CI pushes directly to main of the config repo. Someone sets up an auto-merge rule to speed up staging deploys. Later a bug in CI auto-promotes the same broken tag to production. Fix: require a human approval PR merge for all environments, even staging. Use GitHub branch protection with required_approvals: 1.
ArgoCD selfHeal fights the HPA. HPA scales your Deployment to 8 replicas under load. ArgoCD notices the desired state in Git says 5 and reverts it. Fix: add an ignoreDifferences block for /spec/replicas on Deployments managed by an HPA. This is shown in the staging Application manifest above.
Secrets committed to the config repo. An engineer adds a Secret manifest with a real password in plain text. Fix: enforce this at the repo level with a pre-commit hook that scans for base64 secrets, and use External Secrets Operator or Sealed Secrets — never plain Secret manifests in Git.
ArgoCD has no resource limits and OOMs during a mass sync. A large platform with hundreds of Applications can overwhelm the ArgoCD Application Controller. Fix: set resource.requests and resource.limits on all ArgoCD components, use ApplicationSets to batch creation, and run the Application Controller with --status-processors 20 --operation-processors 10 tuning for your cluster size.

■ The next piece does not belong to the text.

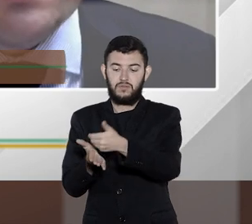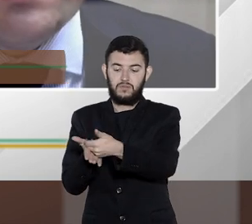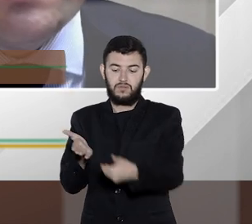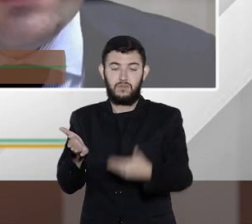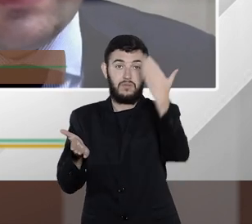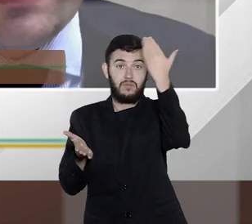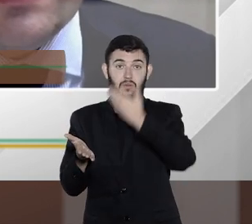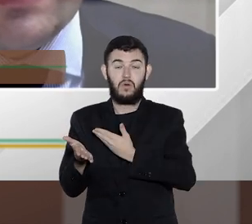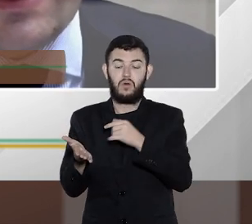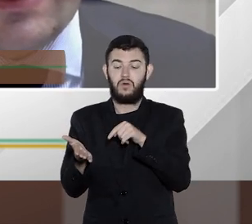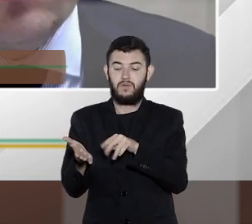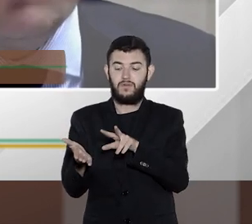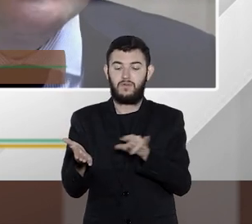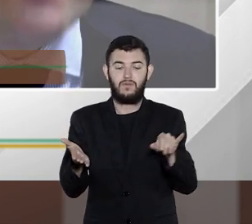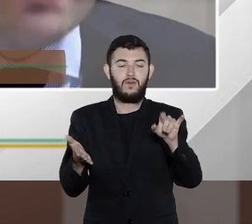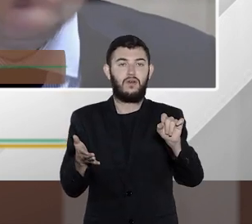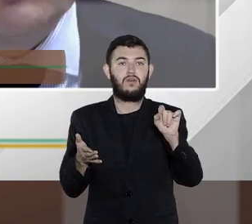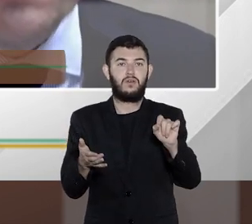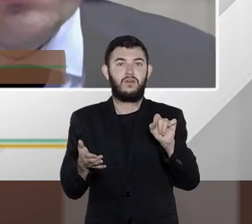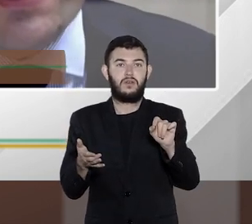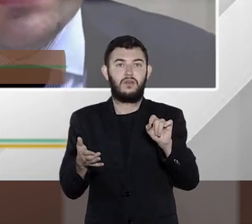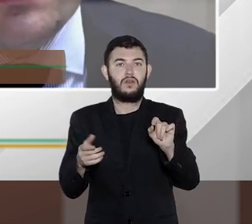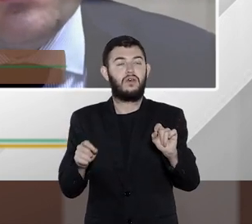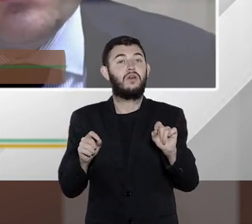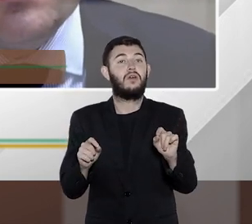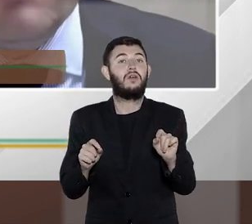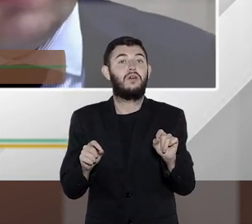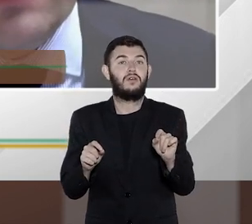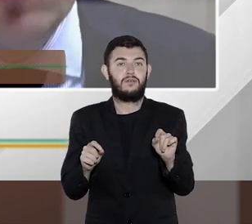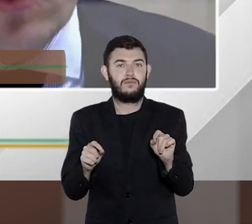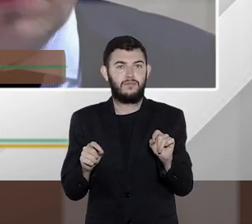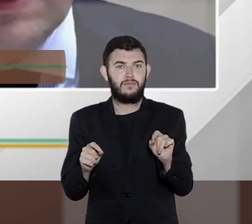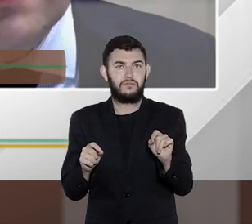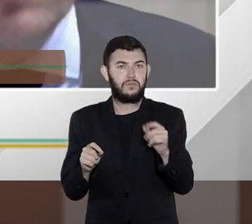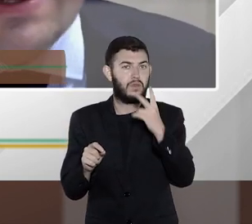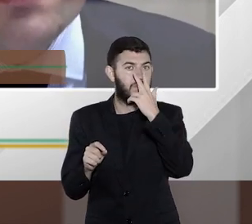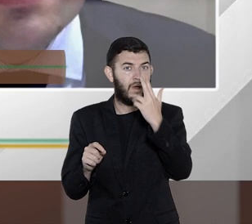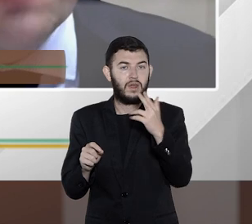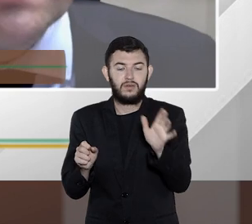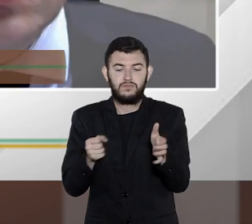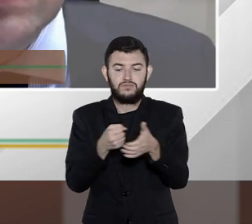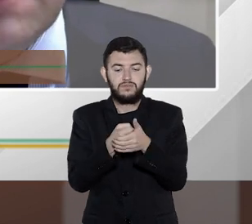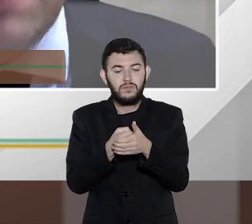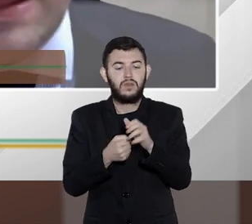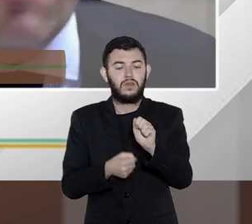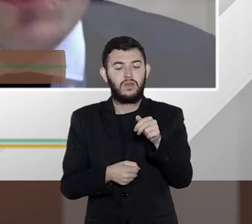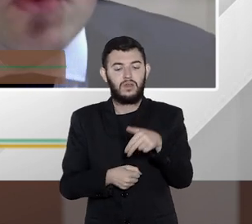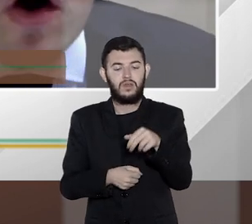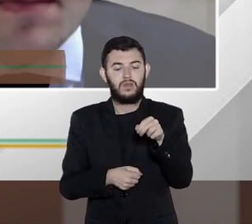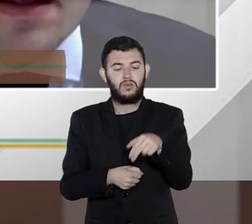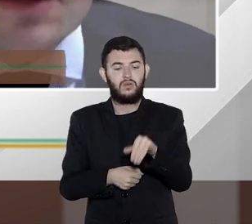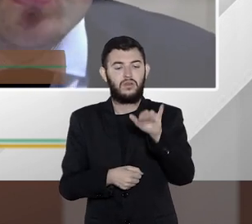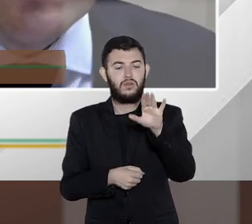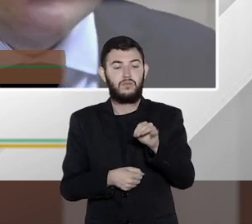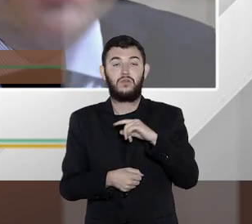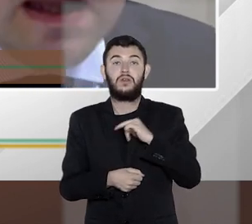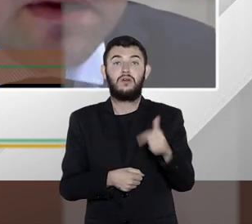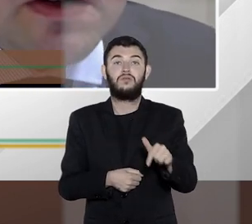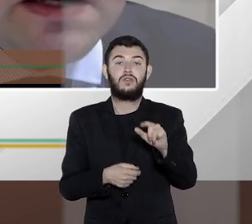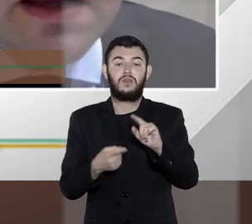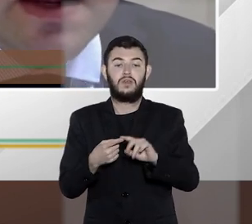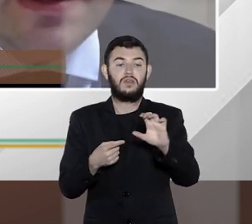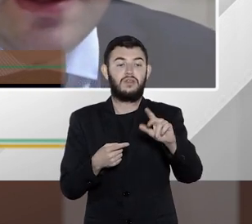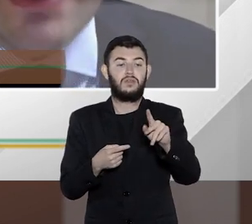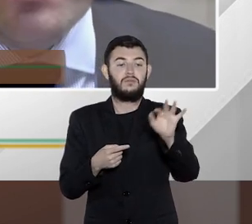ele vai sair anonizado ou seja ele é anônimo ele não tem identificação do CPF e o nome no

Never store unencrypted secrets in the GitOps config repo. Even in a private repository, any CI system, any collaborator with read access, and any leaked PAT exposes those secrets permanently — git history is forever. The industry-standard solutions are External Secrets Operator (pulls secrets from AWS Secrets Manager / Vault at runtime) or Sealed Secrets (encrypts the secret with a cluster-specific key so only that cluster can decrypt it). Both integrate cleanly with ArgoCD and Flux.

What You Have Built

By assembling the pieces in this project, you now own a complete GitOps delivery pipeline that reflects production-grade practices:

A mono config repo with clear separation between base manifests, per-environment overlays, and cluster-level ArgoCD Application resources.
CI that only writes to Git — no cluster credentials, no direct kubectl calls from pipelines.
Staging auto-syncs with drift correction; production requires a human sync approval.
Image tag updates are isolated to a single file per environment, making PRs minimal and reviewable.
ArgoCD Application manifests live in the config repo — the platform is self-describing and recoverable from Git alone.

This is the pattern used by teams shipping hundreds of deployments per day. Congratulations on completing the GitOps tutorial. The foundation you have built here — pull-based reconciliation, declarative configs, automated drift correction, and promotion gates — is the same foundation underpinning the deployment infrastructure at the largest engineering organizations in the world.